A terrible spoilt brat. And obviously it has got to do with homework. After all, that’s a 15-year-old student’s greatest nemesis, right? And it’s gotta do with the fact that it’s 2am. I’m turning nocturnal nowadays. Not that i’m complaining, but I get so tired and sleep in class. And I realized yesterday during recess that my classmates were passing down this message, which was to all stare at me. Yeah I was sleeping in an awkward position and I didn’t even realize my classmates’ evilness. Wait but that’s not the point.
Anyway. Today I have two very important, graded speeches. And a project due on Friday, and one more next Monday. So what have I been doing? Slacking my ass off and reading shoujo romance manga! xD AND ARGH SORRY I JUST HAVE TO RAGE!!!!! I feel as useless as shit; I don’t really care, but I actually do feel guilt. Like what the hell right!?
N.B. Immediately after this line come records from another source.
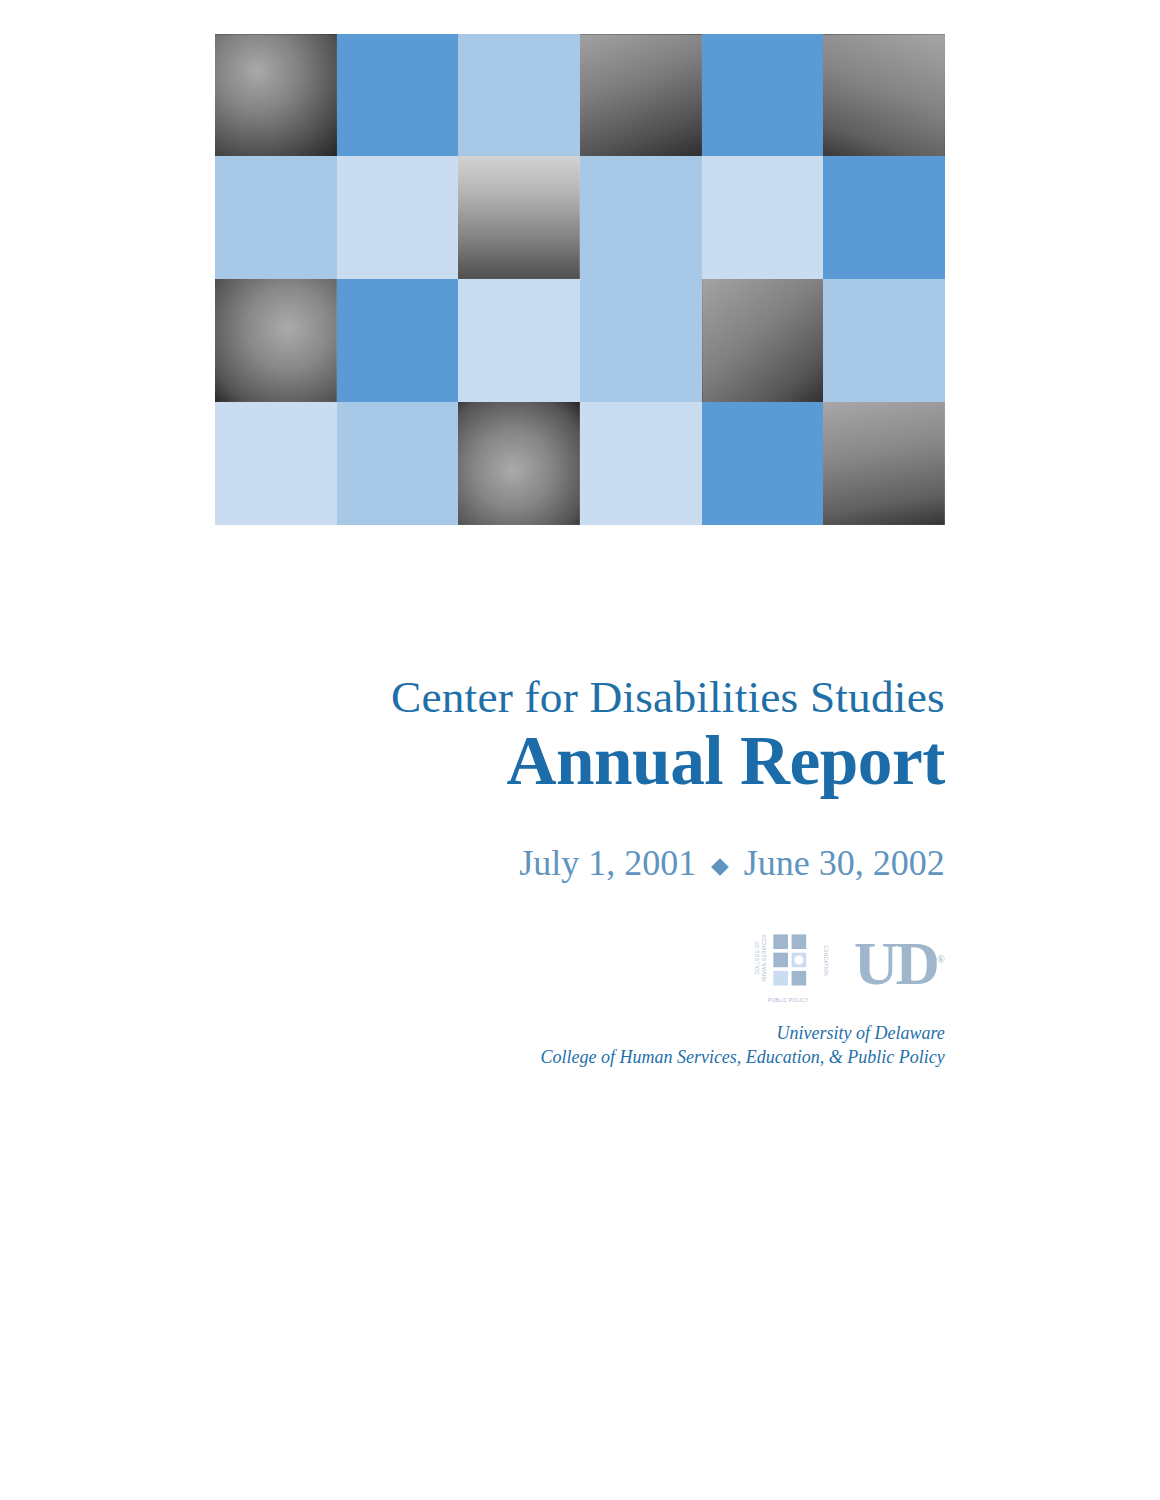Center for Disabilities Studies
Annual Report
July 1, 2001 ◆ June 30, 2002
COLLEGE OF HUMAN SERVICES PUBLIC POLICY EDUCATION
UD®
University of Delaware
College of Human Services, Education, & Public Policy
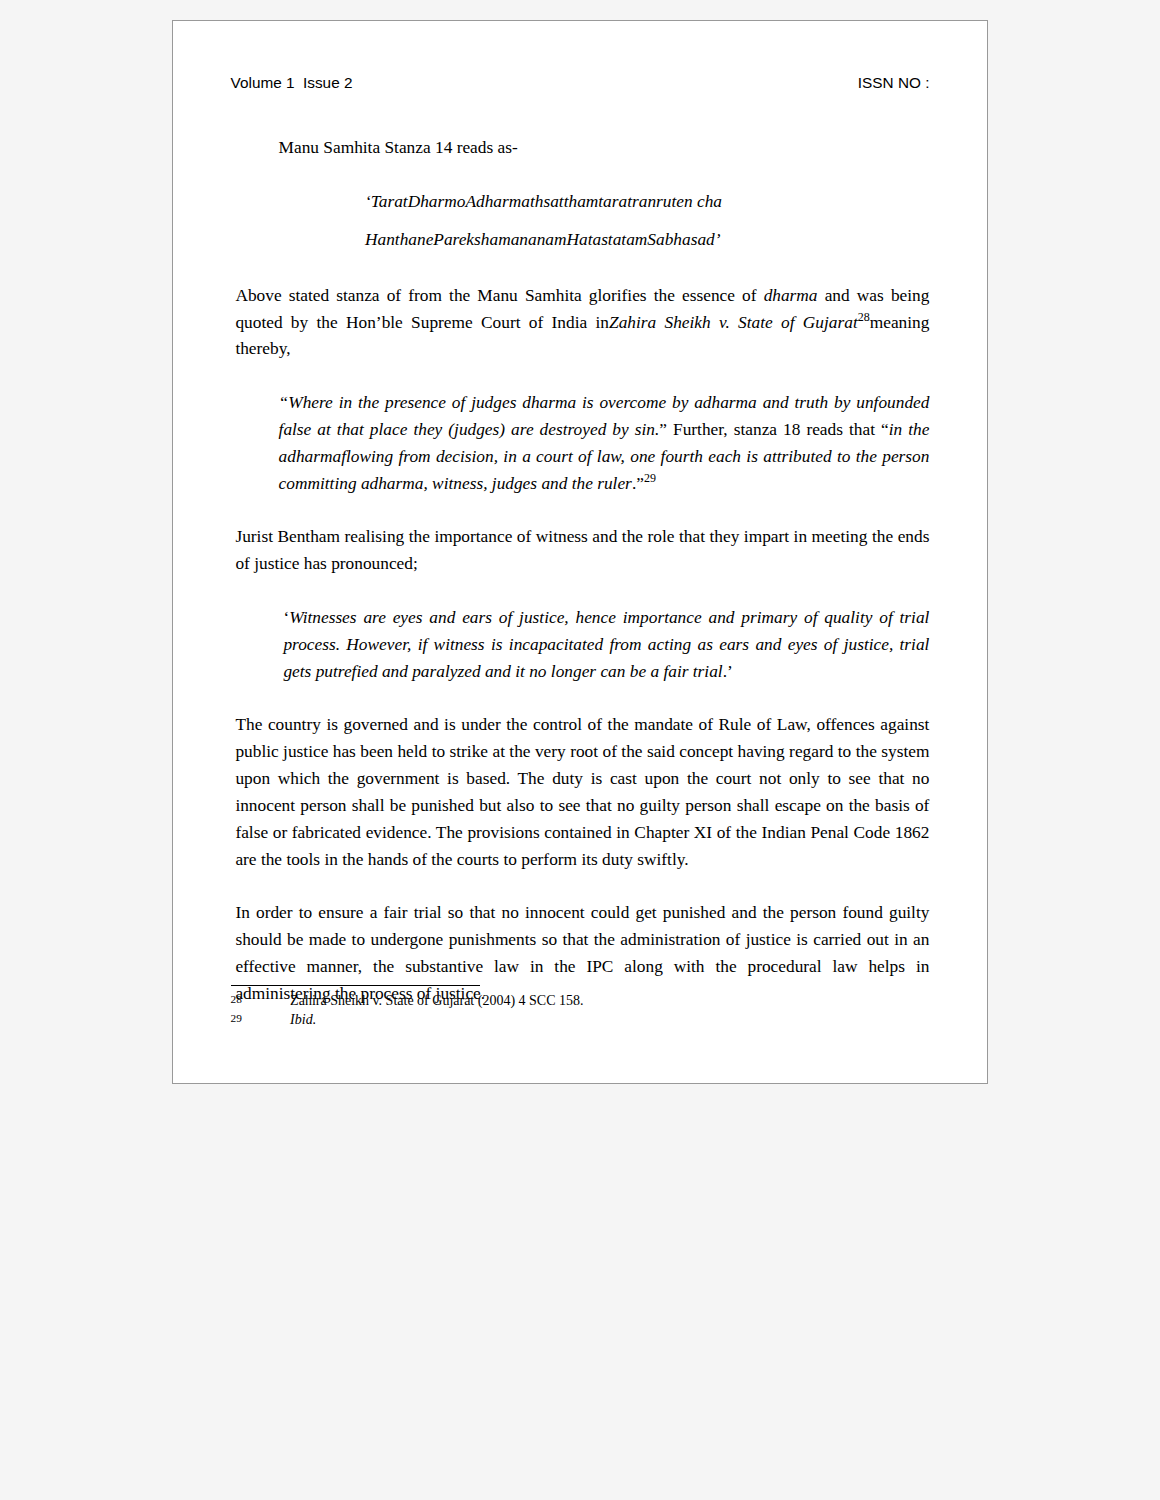Volume 1 Issue 2 ISSN NO :
Manu Samhita Stanza 14 reads as-
‘TaratDharmoAdharmathsatthamtaratranruten cha
HanthaneParekshamananamHatastatamSabhasad’
Above stated stanza of from the Manu Samhita glorifies the essence of dharma and was being quoted by the Hon’ble Supreme Court of India inZahira Sheikh v. State of Gujarat28meaning thereby,
“Where in the presence of judges dharma is overcome by adharma and truth by unfounded false at that place they (judges) are destroyed by sin.” Further, stanza 18 reads that “in the adharmaflowing from decision, in a court of law, one fourth each is attributed to the person committing adharma, witness, judges and the ruler.”29
Jurist Bentham realising the importance of witness and the role that they impart in meeting the ends of justice has pronounced;
‘Witnesses are eyes and ears of justice, hence importance and primary of quality of trial process. However, if witness is incapacitated from acting as ears and eyes of justice, trial gets putrefied and paralyzed and it no longer can be a fair trial.’
The country is governed and is under the control of the mandate of Rule of Law, offences against public justice has been held to strike at the very root of the said concept having regard to the system upon which the government is based. The duty is cast upon the court not only to see that no innocent person shall be punished but also to see that no guilty person shall escape on the basis of false or fabricated evidence. The provisions contained in Chapter XI of the Indian Penal Code 1862 are the tools in the hands of the courts to perform its duty swiftly.
In order to ensure a fair trial so that no innocent could get punished and the person found guilty should be made to undergone punishments so that the administration of justice is carried out in an effective manner, the substantive law in the IPC along with the procedural law helps in administering the process of justice.
28
Zahira Sheikh v. State of Gujarat (2004) 4 SCC 158.
29
Ibid.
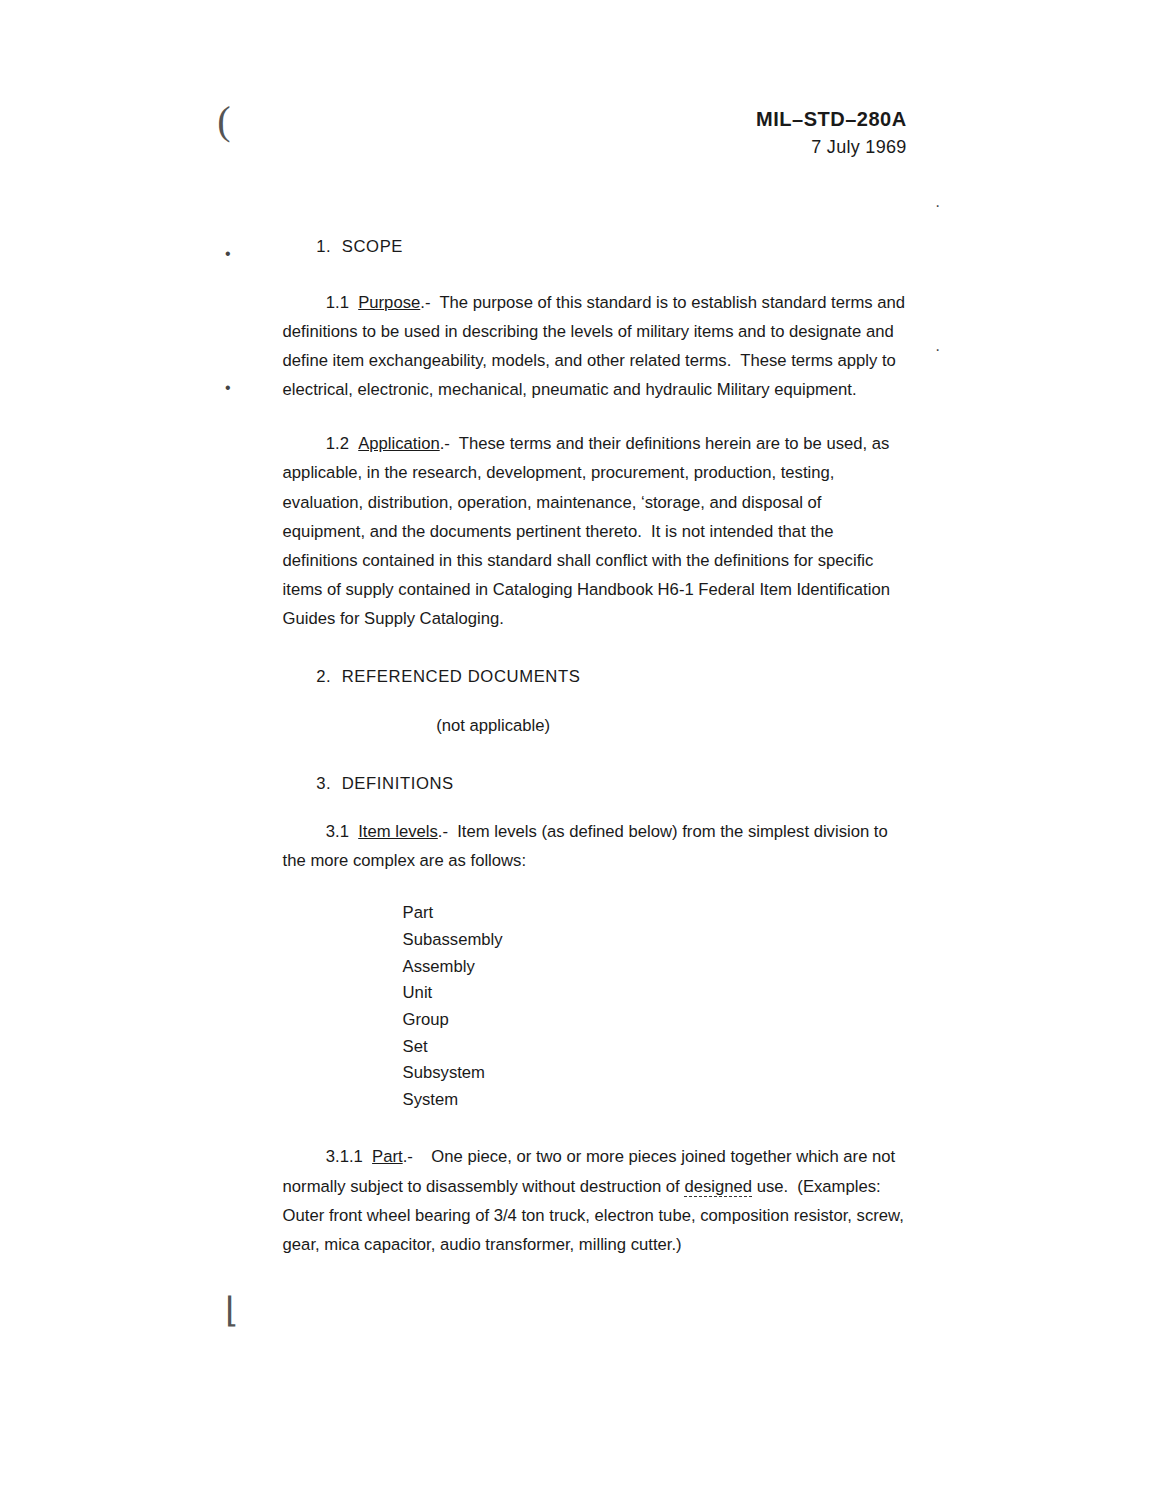(
•
•
·
·
⌊
MIL–STD–280A
7 July 1969
1. SCOPE
1.1 Purpose.- The purpose of this standard is to establish standard terms and definitions to be used in describing the levels of military items and to designate and define item exchangeability, models, and other related terms. These terms apply to electrical, electronic, mechanical, pneumatic and hydraulic Military equipment.
1.2 Application.- These terms and their definitions herein are to be used, as applicable, in the research, development, procurement, production, testing, evaluation, distribution, operation, maintenance, ‘storage, and disposal of equipment, and the documents pertinent thereto. It is not intended that the definitions contained in this standard shall conflict with the definitions for specific items of supply contained in Cataloging Handbook H6-1 Federal Item Identification Guides for Supply Cataloging.
2. REFERENCED DOCUMENTS
(not applicable)
3. DEFINITIONS
3.1 Item levels.- Item levels (as defined below) from the simplest division to the more complex are as follows:
Part
Subassembly
Assembly
Unit
Group
Set
Subsystem
System
3.1.1 Part.- One piece, or two or more pieces joined together which are not normally subject to disassembly without destruction of designed use. (Examples: Outer front wheel bearing of 3/4 ton truck, electron tube, composition resistor, screw, gear, mica capacitor, audio transformer, milling cutter.)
I rage momentarily, but in the end, it’s gonna turn out fine. Like always. You know, getting terribly horrendous grades and ending up as an epic loser in life? It happens. HAHA. JOKING. No, not really, but considering that I am a humanoid sloth who fails in life, getting 3.6 for my GPA is fine.
So anyway, after reading all that shoujo/josei, I started wondering: What if i’m not the main heroine in the story!? What if ‘m just a side character? And then I felt depressed because I am a selfish person.
I don’t want to be the friend that sacrifices her life for the heroine to succeed. Or to give up my love when he falls for another person instead. There might not be a happy ending, unlike in manga where everything works out.
(yes I just realized that both of them are girls. and fyi I read yuri occasionally *snickers*)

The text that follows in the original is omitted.